-- STORED DATA follows --
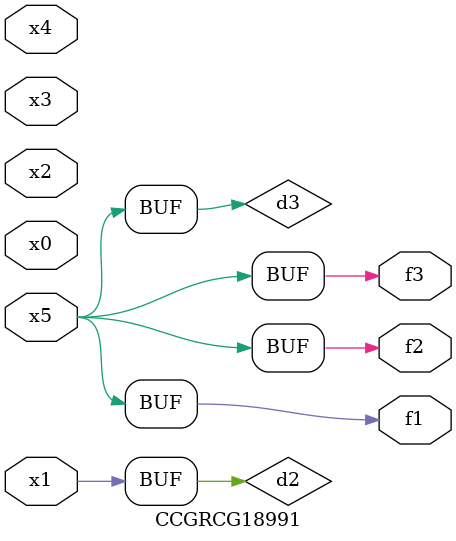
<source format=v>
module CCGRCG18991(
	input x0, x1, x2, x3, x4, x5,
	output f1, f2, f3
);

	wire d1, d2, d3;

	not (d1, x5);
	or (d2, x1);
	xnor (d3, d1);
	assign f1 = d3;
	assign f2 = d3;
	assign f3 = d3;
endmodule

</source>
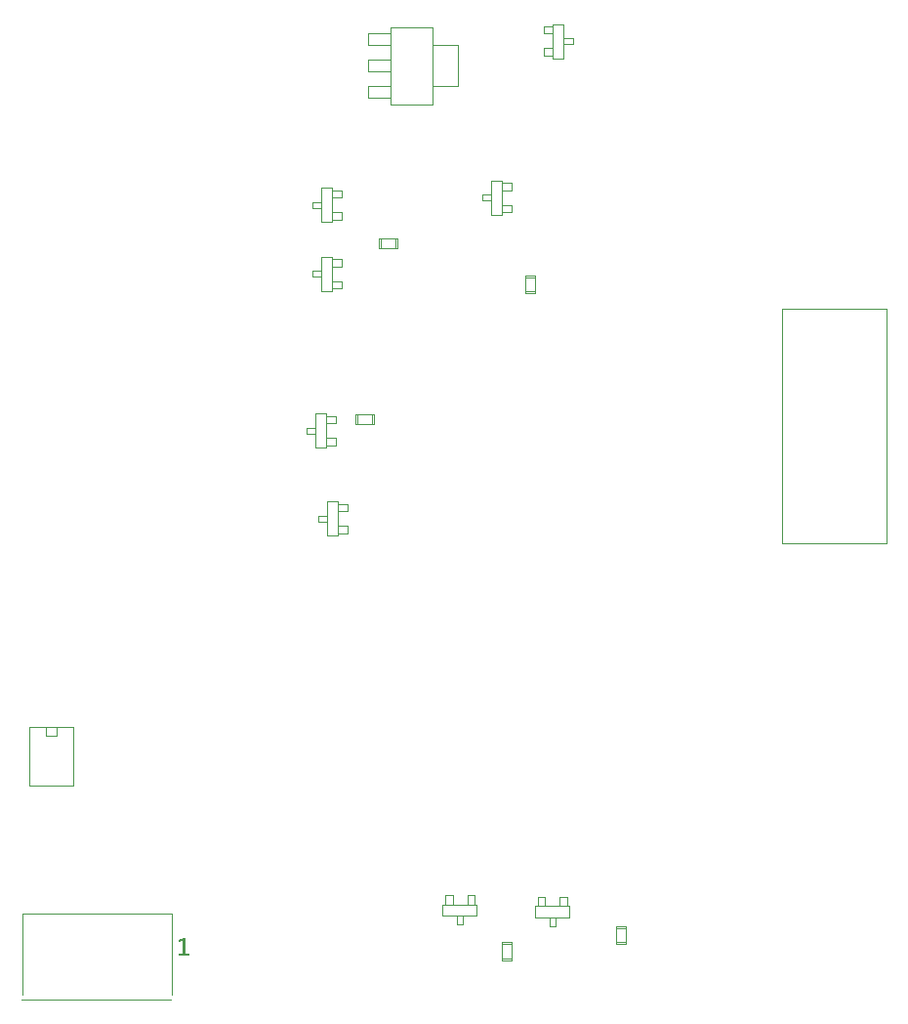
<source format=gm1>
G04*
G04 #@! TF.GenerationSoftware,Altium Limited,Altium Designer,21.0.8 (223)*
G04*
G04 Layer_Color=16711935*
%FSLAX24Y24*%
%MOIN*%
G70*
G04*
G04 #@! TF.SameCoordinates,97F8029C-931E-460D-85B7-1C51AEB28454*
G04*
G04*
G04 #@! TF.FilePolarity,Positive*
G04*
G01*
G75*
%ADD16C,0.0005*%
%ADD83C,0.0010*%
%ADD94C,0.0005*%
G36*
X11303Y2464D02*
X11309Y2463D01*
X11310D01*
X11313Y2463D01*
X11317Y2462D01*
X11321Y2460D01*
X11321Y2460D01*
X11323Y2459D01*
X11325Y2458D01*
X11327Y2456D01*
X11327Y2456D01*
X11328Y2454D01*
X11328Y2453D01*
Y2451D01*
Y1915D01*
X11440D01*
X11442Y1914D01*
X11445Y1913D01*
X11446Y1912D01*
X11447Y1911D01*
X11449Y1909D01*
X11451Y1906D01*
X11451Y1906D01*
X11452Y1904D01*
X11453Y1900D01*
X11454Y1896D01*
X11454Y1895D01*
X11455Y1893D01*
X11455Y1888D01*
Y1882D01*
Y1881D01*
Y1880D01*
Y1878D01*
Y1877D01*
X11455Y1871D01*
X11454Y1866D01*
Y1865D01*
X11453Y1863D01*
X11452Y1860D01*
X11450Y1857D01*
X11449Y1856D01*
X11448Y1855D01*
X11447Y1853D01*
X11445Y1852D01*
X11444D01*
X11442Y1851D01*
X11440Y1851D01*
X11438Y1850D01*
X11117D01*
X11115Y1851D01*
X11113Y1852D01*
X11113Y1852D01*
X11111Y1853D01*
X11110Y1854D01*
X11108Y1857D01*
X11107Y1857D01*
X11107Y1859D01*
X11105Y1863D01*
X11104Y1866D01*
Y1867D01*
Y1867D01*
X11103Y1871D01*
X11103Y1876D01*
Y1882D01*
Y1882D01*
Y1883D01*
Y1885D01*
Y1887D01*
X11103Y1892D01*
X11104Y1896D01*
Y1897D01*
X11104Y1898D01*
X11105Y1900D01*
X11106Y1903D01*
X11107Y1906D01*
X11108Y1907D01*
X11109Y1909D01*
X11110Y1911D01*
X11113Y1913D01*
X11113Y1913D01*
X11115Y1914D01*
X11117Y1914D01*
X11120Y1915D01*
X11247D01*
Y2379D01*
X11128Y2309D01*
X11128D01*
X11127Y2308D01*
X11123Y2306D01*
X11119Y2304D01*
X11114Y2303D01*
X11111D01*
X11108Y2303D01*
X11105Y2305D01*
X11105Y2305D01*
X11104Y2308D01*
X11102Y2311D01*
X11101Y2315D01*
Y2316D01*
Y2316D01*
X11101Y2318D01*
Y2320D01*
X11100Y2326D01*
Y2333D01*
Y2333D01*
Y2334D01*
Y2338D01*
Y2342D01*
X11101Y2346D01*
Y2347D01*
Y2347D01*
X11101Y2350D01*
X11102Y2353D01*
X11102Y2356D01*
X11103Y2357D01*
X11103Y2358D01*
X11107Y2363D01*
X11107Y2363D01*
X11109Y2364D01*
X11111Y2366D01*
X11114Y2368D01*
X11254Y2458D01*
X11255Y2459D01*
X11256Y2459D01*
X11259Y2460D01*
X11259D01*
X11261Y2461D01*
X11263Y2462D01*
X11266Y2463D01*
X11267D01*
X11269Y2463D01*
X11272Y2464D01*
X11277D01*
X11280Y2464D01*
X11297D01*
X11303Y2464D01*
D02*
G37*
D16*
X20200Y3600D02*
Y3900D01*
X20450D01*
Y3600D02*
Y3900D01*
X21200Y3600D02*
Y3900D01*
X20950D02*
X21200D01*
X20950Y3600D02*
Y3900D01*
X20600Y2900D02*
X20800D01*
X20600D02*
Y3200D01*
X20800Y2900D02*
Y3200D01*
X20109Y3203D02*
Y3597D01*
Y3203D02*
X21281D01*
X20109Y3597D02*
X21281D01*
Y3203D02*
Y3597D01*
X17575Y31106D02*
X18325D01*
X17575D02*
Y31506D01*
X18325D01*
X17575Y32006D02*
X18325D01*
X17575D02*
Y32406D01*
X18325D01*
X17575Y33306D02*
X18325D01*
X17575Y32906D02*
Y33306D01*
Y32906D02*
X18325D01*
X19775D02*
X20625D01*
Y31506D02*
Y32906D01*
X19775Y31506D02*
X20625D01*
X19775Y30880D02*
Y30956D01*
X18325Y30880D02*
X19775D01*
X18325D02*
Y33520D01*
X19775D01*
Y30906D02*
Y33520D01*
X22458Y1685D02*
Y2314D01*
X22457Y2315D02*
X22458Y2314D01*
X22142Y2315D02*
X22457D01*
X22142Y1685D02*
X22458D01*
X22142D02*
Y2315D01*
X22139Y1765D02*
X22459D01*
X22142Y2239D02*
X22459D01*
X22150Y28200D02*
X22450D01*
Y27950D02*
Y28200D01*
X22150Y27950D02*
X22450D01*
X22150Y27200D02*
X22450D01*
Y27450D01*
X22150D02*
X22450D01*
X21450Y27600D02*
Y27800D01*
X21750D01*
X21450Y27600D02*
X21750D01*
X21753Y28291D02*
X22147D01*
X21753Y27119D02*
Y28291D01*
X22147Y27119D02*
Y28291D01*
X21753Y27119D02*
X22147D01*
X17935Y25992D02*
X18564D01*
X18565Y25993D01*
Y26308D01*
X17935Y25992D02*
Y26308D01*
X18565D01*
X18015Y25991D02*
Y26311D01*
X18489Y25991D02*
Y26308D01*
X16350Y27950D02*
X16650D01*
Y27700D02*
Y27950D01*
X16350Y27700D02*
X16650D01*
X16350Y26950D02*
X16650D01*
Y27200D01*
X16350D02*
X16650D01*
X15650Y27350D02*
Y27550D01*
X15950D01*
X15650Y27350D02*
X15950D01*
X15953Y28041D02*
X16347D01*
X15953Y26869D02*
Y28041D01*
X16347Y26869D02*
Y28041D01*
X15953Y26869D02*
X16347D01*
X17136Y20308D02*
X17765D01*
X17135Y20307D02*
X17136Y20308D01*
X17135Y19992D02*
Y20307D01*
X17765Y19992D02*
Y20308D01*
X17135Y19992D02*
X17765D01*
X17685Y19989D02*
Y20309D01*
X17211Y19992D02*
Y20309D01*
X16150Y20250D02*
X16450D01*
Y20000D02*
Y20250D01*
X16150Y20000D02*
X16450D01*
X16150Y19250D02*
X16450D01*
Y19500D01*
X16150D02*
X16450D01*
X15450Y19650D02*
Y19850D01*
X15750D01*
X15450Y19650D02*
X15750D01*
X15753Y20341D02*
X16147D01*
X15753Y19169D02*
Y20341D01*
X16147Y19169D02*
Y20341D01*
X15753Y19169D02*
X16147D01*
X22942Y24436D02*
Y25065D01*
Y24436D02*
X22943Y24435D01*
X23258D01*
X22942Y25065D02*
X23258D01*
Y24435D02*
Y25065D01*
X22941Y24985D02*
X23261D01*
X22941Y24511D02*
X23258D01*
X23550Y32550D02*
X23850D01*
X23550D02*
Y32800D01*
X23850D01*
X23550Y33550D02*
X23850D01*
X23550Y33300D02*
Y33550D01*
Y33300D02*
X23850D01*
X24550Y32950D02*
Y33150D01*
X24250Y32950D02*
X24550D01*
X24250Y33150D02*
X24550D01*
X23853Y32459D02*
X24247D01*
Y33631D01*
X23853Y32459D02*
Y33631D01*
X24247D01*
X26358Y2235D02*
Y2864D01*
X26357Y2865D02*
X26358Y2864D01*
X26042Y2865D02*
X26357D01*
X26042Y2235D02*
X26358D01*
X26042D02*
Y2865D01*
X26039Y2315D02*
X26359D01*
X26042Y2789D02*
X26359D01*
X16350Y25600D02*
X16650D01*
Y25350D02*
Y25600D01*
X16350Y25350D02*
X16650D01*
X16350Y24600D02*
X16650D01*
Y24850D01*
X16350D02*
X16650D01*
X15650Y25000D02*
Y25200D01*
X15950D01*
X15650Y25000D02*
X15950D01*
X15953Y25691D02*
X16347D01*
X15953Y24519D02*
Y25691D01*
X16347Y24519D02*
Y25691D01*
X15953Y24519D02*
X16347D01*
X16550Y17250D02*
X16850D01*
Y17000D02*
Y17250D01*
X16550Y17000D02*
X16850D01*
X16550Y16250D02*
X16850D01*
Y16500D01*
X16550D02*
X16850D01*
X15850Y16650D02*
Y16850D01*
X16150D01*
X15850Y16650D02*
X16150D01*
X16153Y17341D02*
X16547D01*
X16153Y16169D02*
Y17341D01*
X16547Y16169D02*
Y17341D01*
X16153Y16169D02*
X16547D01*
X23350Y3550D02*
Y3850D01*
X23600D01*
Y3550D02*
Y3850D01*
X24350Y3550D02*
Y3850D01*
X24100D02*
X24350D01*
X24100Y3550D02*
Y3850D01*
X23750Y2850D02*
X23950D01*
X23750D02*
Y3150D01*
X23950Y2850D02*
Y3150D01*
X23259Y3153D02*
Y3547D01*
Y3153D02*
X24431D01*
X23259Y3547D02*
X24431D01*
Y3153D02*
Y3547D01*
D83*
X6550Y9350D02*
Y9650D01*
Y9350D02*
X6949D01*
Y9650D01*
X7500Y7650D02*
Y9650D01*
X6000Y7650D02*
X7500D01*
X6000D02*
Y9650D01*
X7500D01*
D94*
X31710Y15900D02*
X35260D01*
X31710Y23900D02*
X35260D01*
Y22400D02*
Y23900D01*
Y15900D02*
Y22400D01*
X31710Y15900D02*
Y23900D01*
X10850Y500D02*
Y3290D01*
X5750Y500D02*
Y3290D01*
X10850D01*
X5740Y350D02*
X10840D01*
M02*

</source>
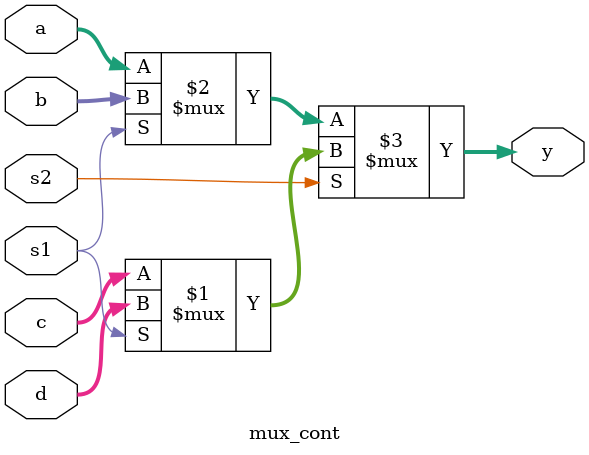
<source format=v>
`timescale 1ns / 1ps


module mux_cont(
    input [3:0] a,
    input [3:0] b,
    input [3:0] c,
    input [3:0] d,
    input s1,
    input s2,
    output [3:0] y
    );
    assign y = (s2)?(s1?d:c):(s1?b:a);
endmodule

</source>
-- STORED DATA concluded --
### EXERCISE BRIEF
The answer must be the lines of the entries above, written out exactly from the first through the one with "X11110Y1911D01*", and no pictures.

### OUTPUT FOR THIS TASK
<source format=v>
module CCGRCG18991(
	input x0, x1, x2, x3, x4, x5,
	output f1, f2, f3
);

	wire d1, d2, d3;

	not (d1, x5);
	or (d2, x1);
	xnor (d3, d1);
	assign f1 = d3;
	assign f2 = d3;
	assign f3 = d3;
endmodule

</source>
<source format=gm1>
G04*
G04 #@! TF.GenerationSoftware,Altium Limited,Altium Designer,21.0.8 (223)*
G04*
G04 Layer_Color=16711935*
%FSLAX24Y24*%
%MOIN*%
G70*
G04*
G04 #@! TF.SameCoordinates,97F8029C-931E-460D-85B7-1C51AEB28454*
G04*
G04*
G04 #@! TF.FilePolarity,Positive*
G04*
G01*
G75*
%ADD16C,0.0005*%
%ADD83C,0.0010*%
%ADD94C,0.0005*%
G36*
X11303Y2464D02*
X11309Y2463D01*
X11310D01*
X11313Y2463D01*
X11317Y2462D01*
X11321Y2460D01*
X11321Y2460D01*
X11323Y2459D01*
X11325Y2458D01*
X11327Y2456D01*
X11327Y2456D01*
X11328Y2454D01*
X11328Y2453D01*
Y2451D01*
Y1915D01*
X11440D01*
X11442Y1914D01*
X11445Y1913D01*
X11446Y1912D01*
X11447Y1911D01*
X11449Y1909D01*
X11451Y1906D01*
X11451Y1906D01*
X11452Y1904D01*
X11453Y1900D01*
X11454Y1896D01*
X11454Y1895D01*
X11455Y1893D01*
X11455Y1888D01*
Y1882D01*
Y1881D01*
Y1880D01*
Y1878D01*
Y1877D01*
X11455Y1871D01*
X11454Y1866D01*
Y1865D01*
X11453Y1863D01*
X11452Y1860D01*
X11450Y1857D01*
X11449Y1856D01*
X11448Y1855D01*
X11447Y1853D01*
X11445Y1852D01*
X11444D01*
X11442Y1851D01*
X11440Y1851D01*
X11438Y1850D01*
X11117D01*
X11115Y1851D01*
X11113Y1852D01*
X11113Y1852D01*
X11111Y1853D01*
X11110Y1854D01*
X11108Y1857D01*
X11107Y1857D01*
X11107Y1859D01*
X11105Y1863D01*
X11104Y1866D01*
Y1867D01*
Y1867D01*
X11103Y1871D01*
X11103Y1876D01*
Y1882D01*
Y1882D01*
Y1883D01*
Y1885D01*
Y1887D01*
X11103Y1892D01*
X11104Y1896D01*
Y1897D01*
X11104Y1898D01*
X11105Y1900D01*
X11106Y1903D01*
X11107Y1906D01*
X11108Y1907D01*
X11109Y1909D01*
X11110Y1911D01*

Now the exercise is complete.